Tiyatrocu kimliğinin yanı sıra 'Neredesin Firuze' ve 'Polis' gibi sinema filmlerinde de rol alan; 'Kurtlar Vadisi Pusu' dizisinde 'Fuat Tataroğlu' karakterini canlandıran Ragıp Savaş, İzmit'te sanat merkezi kurdu. Geçtiğimiz yıllarda İzmit Şehir Tiyatroları'nda 'Sanat Yönetmeni' olarak görev yapan Savaş, Milli Eğitim Bakanlığı'na bağlı faaliyet gösteren İzmit Sanat Merkezi'nde; yetenekli gençlere oyunculuk eğitimi vermeyi hedefliyor.
EKSİKLİKLERİ GÖRDÜM
Usta tiyatrocular Müşfik Kenter, Can Gürzap, yönetmen Ezel Akay ve balet Tan Sağtürk'ün de eğitmenlik yaptığı İzmit Sanat Merkezi, Ragıp Savaş için yeni bir heyecan kaynağı oldu. 'Doğduğum kent İzmit'ten çok sanatçı çıktı. Biz de bunun devamını sağlayacağız' diyen oyuncuyla; tiyatro, sinema ve magazin üzerine konuştuk.
Sanat merkezini neden İzmit'te açtınız? 'Doğduğum yere bir katkım olsun' mu dediniz?
İzmit'in bir şeylerden eksik kalmasını hazmedemiyorum. Şehir Tiyatroları'nda sanat yönemenliği yaptığım dönemde böyle bir eksikliği daha net gördüm. Bu merkezi kurarak; doğru olduğuna inandığımız deneyimlerimizi genç yeteneklere aktarmaktan zevk alıyorum.
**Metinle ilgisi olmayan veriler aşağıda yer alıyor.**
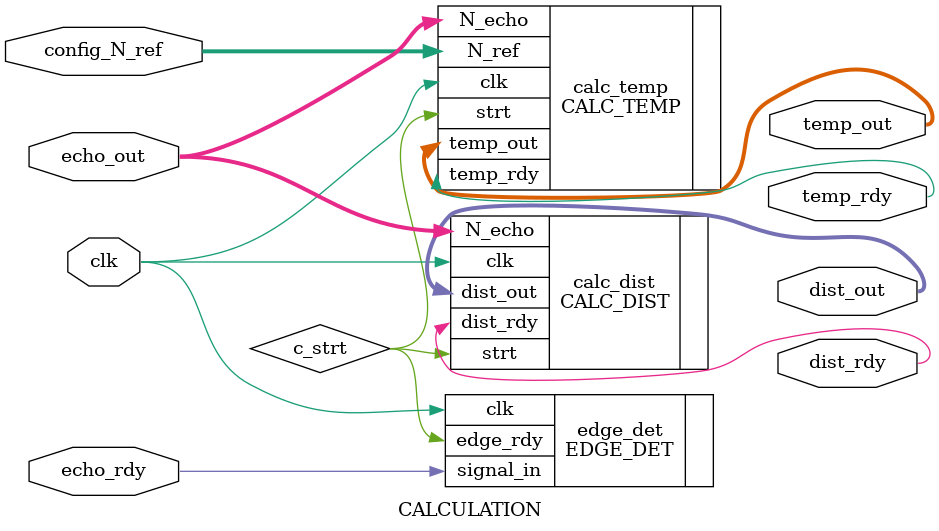
<source format=v>
`timescale 1ns / 1ps


module CALCULATION #
	(
		parameter 		SIZE				=		32,
		parameter 		T 				    =		32'b0_0000_0000_1111_1010_000000000000000,
		parameter 		V  				    =		32'b0_0000_0001_0101_0100_000000000000000
	)
	(
		input										echo_rdy,
		input 			[31:0]						echo_out,
		input 			[31:0]						config_N_ref,
		input 										clk,

		output wire 							 	temp_rdy,
		output wire 	[31:0]						temp_out,

		output wire 							 	dist_rdy,
		output wire 	[31:0]						dist_out
    );


		wire 								c_strt;

	EDGE_DET edge_det 
	(
		.signal_in(echo_rdy),
		.clk(clk),
		.edge_rdy(c_strt)
	);




defparam calc_temp.SIZE 		=		SIZE;
defparam calc_temp.T 			=		T;

	CALC_TEMP calc_temp 
	(
		.strt(c_strt),
		.clk(clk),
		.N_ref(config_N_ref),
		.N_echo(echo_out),
		.temp_out(temp_out),
		.temp_rdy(temp_rdy)
	);

defparam calc_dist.SIZE 		=		SIZE;
defparam calc_dist.V 			=		V;

	CALC_DIST calc_dist 
	(
		.strt(c_strt),
		.clk(clk),
		.N_echo(echo_out),
		.dist_out(dist_out),
		.dist_rdy(dist_rdy)
	);
endmodule

</source>
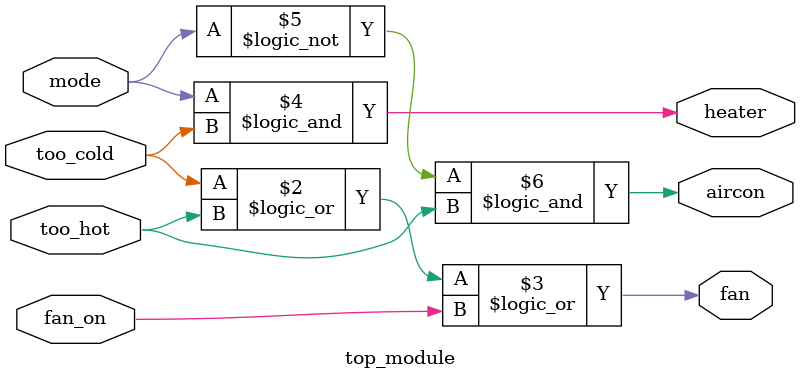
<source format=sv>
module top_module(
	input mode,
	input too_cold, 
	input too_hot,
	input fan_on,
	output heater,
	output aircon,
	output fan
);

reg fan;
reg heater;
reg aircon;

always @(*) begin
    fan = (too_cold || too_hot || fan_on);
    heater = (mode && too_cold);
    aircon = (!mode && too_hot);
end

assign fan = fan;
assign heater = heater;
assign aircon = aircon;

endmodule

</source>
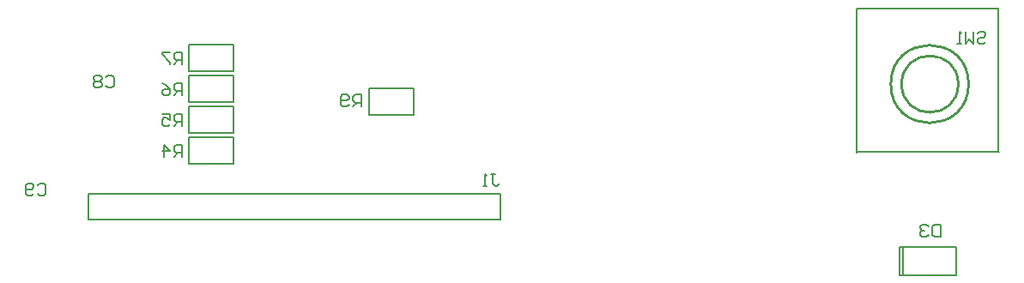
<source format=gbr>
%FSLAX44Y44*%
%MOMM*%
G71*
G01*
G75*
G04 Layer_Color=32896*
%ADD10R,1.1000X1.4000*%
%ADD11R,1.3000X1.4000*%
%ADD12R,1.4000X5.2000*%
%ADD13R,1.7000X2.0000*%
%ADD14R,1.4000X1.0000*%
%ADD15C,0.5000*%
%ADD16C,0.2000*%
%ADD17C,2.0000*%
%ADD18C,0.6500*%
%ADD19C,0.6500*%
%ADD20C,0.3000*%
%ADD21C,3.7000*%
%ADD22C,1.5000*%
%ADD23R,1.5000X1.5000*%
%ADD24P,1.8401X8X22.5*%
%ADD25C,1.7000*%
%ADD26C,3.0000*%
%ADD27C,4.0000*%
%ADD28C,2.5400*%
%ADD29C,1.5748*%
%ADD30P,1.7046X8X112.5*%
%ADD31O,1.5240X2.5400*%
%ADD32C,1.3508*%
%ADD33R,1.3508X1.3508*%
%ADD34C,1.0000*%
%ADD35C,1.6000*%
%ADD36C,0.8000*%
%ADD37C,1.2700*%
%ADD38R,1.6000X1.6000*%
%ADD39C,0.4000*%
%ADD40C,0.7000*%
%ADD41C,0.2540*%
%ADD42C,0.1524*%
%ADD43C,0.1500*%
%ADD44C,0.2032*%
%ADD45C,0.3048*%
%ADD46R,1.3032X1.6032*%
%ADD47R,1.5032X1.6032*%
%ADD48R,1.6032X5.4032*%
%ADD49R,1.9032X2.2032*%
%ADD50R,1.6032X1.2032*%
%ADD51C,3.9032*%
%ADD52C,1.7032*%
%ADD53R,1.7032X1.7032*%
%ADD54P,2.0600X8X22.5*%
%ADD55C,1.9032*%
%ADD56C,3.2032*%
%ADD57C,4.2032*%
%ADD58C,2.7432*%
%ADD59C,1.7780*%
%ADD60P,1.9245X8X112.5*%
%ADD61O,1.7272X2.7432*%
%ADD62C,1.5540*%
%ADD63R,1.5540X1.5540*%
%ADD64C,1.2032*%
%ADD65C,1.8032*%
%ADD66C,1.0032*%
%ADD67C,1.4732*%
%ADD68R,1.8032X1.8032*%
D16*
X482600Y82550D02*
Y107950D01*
X95250Y82550D02*
X482600D01*
X76200D02*
X95250D01*
X76200D02*
Y107950D01*
X482600D01*
X353260Y186390D02*
Y212390D01*
Y186390D02*
X397260D01*
Y212390D01*
X353260D02*
X397260D01*
X175460Y229570D02*
Y255570D01*
Y229570D02*
X219460D01*
Y255570D01*
X175460D02*
X219460D01*
X175460Y199090D02*
Y225090D01*
Y199090D02*
X219460D01*
Y225090D01*
X175460D02*
X219460D01*
X175460Y168610D02*
Y194610D01*
Y168610D02*
X219460D01*
Y194610D01*
X175460D02*
X219460D01*
X175460Y138130D02*
Y164130D01*
Y138130D02*
X219460D01*
Y164130D01*
X175460D02*
X219460D01*
X932270Y27910D02*
Y55910D01*
X876270Y27910D02*
Y55910D01*
Y27910D02*
X932270D01*
X876270Y55910D02*
X932270D01*
X880110Y27910D02*
Y55910D01*
X834390Y149352D02*
Y291592D01*
Y149352D02*
X834644Y149606D01*
X974598D01*
X974090Y150114D02*
X974598Y149606D01*
X974090Y150114D02*
Y291846D01*
X973836Y291592D02*
X974090Y291846D01*
X834390Y291592D02*
X973836D01*
X93603Y223357D02*
X95602Y225356D01*
X99601D01*
X101600Y223357D01*
Y215359D01*
X99601Y213360D01*
X95602D01*
X93603Y215359D01*
X89604Y223357D02*
X87605Y225356D01*
X83606D01*
X81607Y223357D01*
Y221357D01*
X83606Y219358D01*
X81607Y217359D01*
Y215359D01*
X83606Y213360D01*
X87605D01*
X89604Y215359D01*
Y217359D01*
X87605Y219358D01*
X89604Y221357D01*
Y223357D01*
X87605Y219358D02*
X83606D01*
X26293Y116677D02*
X28292Y118676D01*
X32291D01*
X34290Y116677D01*
Y108679D01*
X32291Y106680D01*
X28292D01*
X26293Y108679D01*
X22294D02*
X20294Y106680D01*
X16296D01*
X14296Y108679D01*
Y116677D01*
X16296Y118676D01*
X20294D01*
X22294Y116677D01*
Y114677D01*
X20294Y112678D01*
X14296D01*
X916940Y78036D02*
Y66040D01*
X910942D01*
X908943Y68039D01*
Y76037D01*
X910942Y78036D01*
X916940D01*
X904944Y76037D02*
X902944Y78036D01*
X898946D01*
X896946Y76037D01*
Y74037D01*
X898946Y72038D01*
X900945D01*
X898946D01*
X896946Y70039D01*
Y68039D01*
X898946Y66040D01*
X902944D01*
X904944Y68039D01*
X473587Y128074D02*
X477585D01*
X475586D01*
Y118077D01*
X477585Y116078D01*
X479585D01*
X481584Y118077D01*
X469588Y116078D02*
X465589D01*
X467589D01*
Y128074D01*
X469588Y126075D01*
X168910Y144780D02*
Y156776D01*
X162912D01*
X160913Y154777D01*
Y150778D01*
X162912Y148779D01*
X168910D01*
X164911D02*
X160913Y144780D01*
X150916D02*
Y156776D01*
X156914Y150778D01*
X148917D01*
X168910Y175260D02*
Y187256D01*
X162912D01*
X160913Y185257D01*
Y181258D01*
X162912Y179259D01*
X168910D01*
X164911D02*
X160913Y175260D01*
X148917Y187256D02*
X156914D01*
Y181258D01*
X152915Y183257D01*
X150916D01*
X148917Y181258D01*
Y177259D01*
X150916Y175260D01*
X154915D01*
X156914Y177259D01*
X168910Y205740D02*
Y217736D01*
X162912D01*
X160913Y215737D01*
Y211738D01*
X162912Y209739D01*
X168910D01*
X164911D02*
X160913Y205740D01*
X148917Y217736D02*
X152915Y215737D01*
X156914Y211738D01*
Y207739D01*
X154915Y205740D01*
X150916D01*
X148917Y207739D01*
Y209739D01*
X150916Y211738D01*
X156914D01*
X168910Y236220D02*
Y248216D01*
X162912D01*
X160913Y246217D01*
Y242218D01*
X162912Y240219D01*
X168910D01*
X164911D02*
X160913Y236220D01*
X156914Y248216D02*
X148917D01*
Y246217D01*
X156914Y238219D01*
Y236220D01*
X345440Y194310D02*
Y206306D01*
X339442D01*
X337443Y204307D01*
Y200308D01*
X339442Y198309D01*
X345440D01*
X341441D02*
X337443Y194310D01*
X333444Y196309D02*
X331445Y194310D01*
X327446D01*
X325447Y196309D01*
Y204307D01*
X327446Y206306D01*
X331445D01*
X333444Y204307D01*
Y202307D01*
X331445Y200308D01*
X325447D01*
X953393Y266537D02*
X955392Y268536D01*
X959391D01*
X961390Y266537D01*
Y264537D01*
X959391Y262538D01*
X955392D01*
X953393Y260539D01*
Y258539D01*
X955392Y256540D01*
X959391D01*
X961390Y258539D01*
X949394Y268536D02*
Y256540D01*
X945395Y260539D01*
X941396Y256540D01*
Y268536D01*
X937398Y256540D02*
X933399D01*
X935398D01*
Y268536D01*
X937398Y266537D01*
D41*
X944656Y216662D02*
G03*
X944656Y216662I-38384J0D01*
G01*
X934476D02*
G03*
X934476Y216662I-27950J0D01*
G01*
M02*

</source>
'İzmit'e tiyatroyu sevdiren adam' olarak tanınıyorsunuz zaten...
Muhteşem işler yaptık İzmit'te. Sanat yönetmenliğim döneminde; yurtiçi ve yurtdışı turnelerimizde büyük başarılar elde ettik. Çok yetenekli birçok genç arkadaşımızı tiyatroya kazandırdık. Umarım yaptıklarım korunur! Zaman geçtikçe yapılanların değeri daha iyi anlaşılacaktır diye düşünüyorum...
FUAT EĞLENCELİ BİR TİP
'Kurtlar Vadisi Pusu' adlı dizideki 'Fuat Tamer Tataroğlu' tiplemenizle ilgili neler söylersiniz?
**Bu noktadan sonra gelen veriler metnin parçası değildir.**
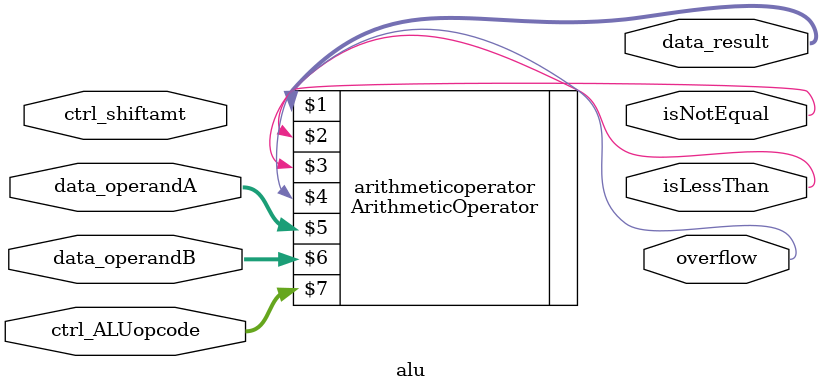
<source format=v>

module alu(data_operandA, data_operandB, ctrl_ALUopcode, ctrl_shiftamt, data_result, isNotEqual, isLessThan, overflow);

   input [31:0] data_operandA, data_operandB;
   input [4:0] ctrl_ALUopcode, ctrl_shiftamt;

   output [31:0] data_result;
   output isNotEqual, isLessThan, overflow;
	
	ArithmeticOperator arithmeticoperator(data_result, isNotEqual, isLessThan, overflow, data_operandA, data_operandB, ctrl_ALUopcode);

endmodule



</source>
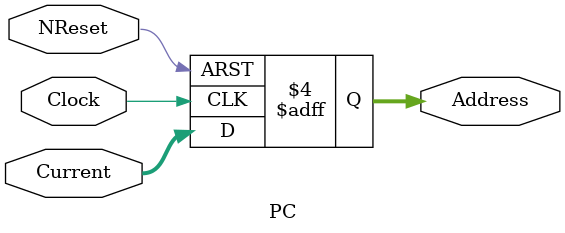
<source format=v>
`timescale 1ns / 1ps

module PC(
    input Clock, input NReset,
    input [31: 0] Current, output reg [31: 0] Address);
    
    initial Address <= 32'h0;
    always @(posedge Clock or negedge NReset) begin
        if (!NReset) Address <= 32'h0;
        else Address <= Current;
    end
endmodule

</source>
'Kurtlar Vadisi', Türkiye'nin gerçeklerini anlatan çok profesyonel bir yapım. Fenomen bir dizi. Avrupa'daki '24' tadında. Orada olmaktan çok mutluyum. Benim rolüm diğer oyunculardan farklı olarak, çok eğlenceli yazılmış bir karakter. Şımarık, sorumsuz, işle pek alakası olmayan, eğlenceyi ve kadınları çok seven, sosyetik, renkli bir insan. O kadar ciddi sahnenin arasında bile seyirciyi gülümsetiyor 'Şekerim Fuat'.
Ekşi Sözlük'te sizin için 'şekerim kelimesinin en çok yakıştığı oyuncu' yazıyor...
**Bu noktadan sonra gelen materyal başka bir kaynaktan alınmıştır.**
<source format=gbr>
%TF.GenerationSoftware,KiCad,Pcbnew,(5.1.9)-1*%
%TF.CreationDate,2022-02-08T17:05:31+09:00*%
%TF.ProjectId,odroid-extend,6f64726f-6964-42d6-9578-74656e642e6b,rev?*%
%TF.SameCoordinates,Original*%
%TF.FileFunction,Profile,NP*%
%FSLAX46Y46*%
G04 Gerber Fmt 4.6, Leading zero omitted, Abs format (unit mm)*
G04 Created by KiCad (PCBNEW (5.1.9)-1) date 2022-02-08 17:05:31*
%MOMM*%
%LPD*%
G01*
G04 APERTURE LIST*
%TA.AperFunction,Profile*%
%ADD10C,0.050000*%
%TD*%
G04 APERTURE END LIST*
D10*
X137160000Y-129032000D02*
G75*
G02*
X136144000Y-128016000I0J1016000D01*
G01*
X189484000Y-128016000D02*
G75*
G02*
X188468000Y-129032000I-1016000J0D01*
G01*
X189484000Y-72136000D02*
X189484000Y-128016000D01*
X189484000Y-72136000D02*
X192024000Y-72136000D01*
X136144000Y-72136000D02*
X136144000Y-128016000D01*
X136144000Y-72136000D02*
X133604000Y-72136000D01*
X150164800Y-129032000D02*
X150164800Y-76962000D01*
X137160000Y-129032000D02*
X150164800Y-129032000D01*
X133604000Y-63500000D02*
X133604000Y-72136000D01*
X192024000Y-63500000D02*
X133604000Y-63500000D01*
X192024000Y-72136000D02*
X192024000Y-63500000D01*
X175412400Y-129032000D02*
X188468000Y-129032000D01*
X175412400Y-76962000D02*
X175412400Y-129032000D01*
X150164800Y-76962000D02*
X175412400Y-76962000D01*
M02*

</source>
Aslında son derecede snob bir taraftan da. Bu şekerim lafı şu anda o kadar ağızlardaki inanılır gibi değil. Seyirci çok sevdi galiba.
Siz daha önce de Gülben Ergen ve Hülya Avşar'la dizilerde oynadınız. Ama kısa bir süre sonra yayından kaldırıldı. Dizilerin çok uzun sürmemesini neye bağlıyorsunuz?
Asıl sorun dizilerin çok uzun sürmemesi değil bana göre. Zaten çok uzun olmamalı; tadında bırakılmalı. Seyircinin beğenileri değişebiliyor. O kadar çok dizi var ki; seyirciye beğendirmek de zorlaşıyor. Bu yüzden çabuk tüketiliyor. Ayrıca her şey iyi bir kadro demek değil. Onu besleyen sağlam bir senaryo olması lazım.
TV'DE STAR DÖNEMİ BİTTİ
'Her şey kadro değil' derken, artık starların yer aldığı işlerin tutmadığından mı söz ediyorsunuz?
Hayır tam olarak öyle değil. Bir projede iki tane starın oynaması; o işin tutacağının garantisi değil demek istiyorum. Çünkü televizyonda star dönemi bitti. Artık gerçek oyunculuk dönemi var. Baktığınızda bir sürü isimsiz oyuncu var, hepsi de işlerini çok iyi yapıyorlar.
Bu kadar çok dizi olmasını nasıl değerlendiriyorsunuz?
Bence olmalı. Sonuçta televizyon tarihimiz o kadar eski bir geçmişe sahip değil. Bu kadar çok dizi olduğu zaman seyircinin de eğitildiğini düşünüyorum. Sonuçta seyirci her şeyin farkında. Gerçeği de, gerçek olmayanı da biliyor. Bu nedenle seyirciyi kandırmaya çalışmak söz konusu değil.
Oyuncunun kuralları olması doğru mu? Sizin kriterleriniz var mı?
Benim tiyatroda sınırlarım daha azdır ama dizi ve sinemada her rolü kabul etmem. Seçici davranırım. Çünkü ülke kültürünün kaldıramayacağı roller hâlâ tehlikeli olabiliyor bizde. Mesela, filmin akışında gerçekten çıplaklık gerekir ve siz de oynarsınız. Film şahane olmuştur ama yıllar sonra filmden geriye kalan sizin o çıplak sahnenizdir. Ne acı bir durum! Örnekleri de o kadar çok ki. Özellikle son dönemlerdeki filmler sevişme sahneleri ile anılıyor. Bu şekilde başlayan bir filmin gişesi de olmuyor.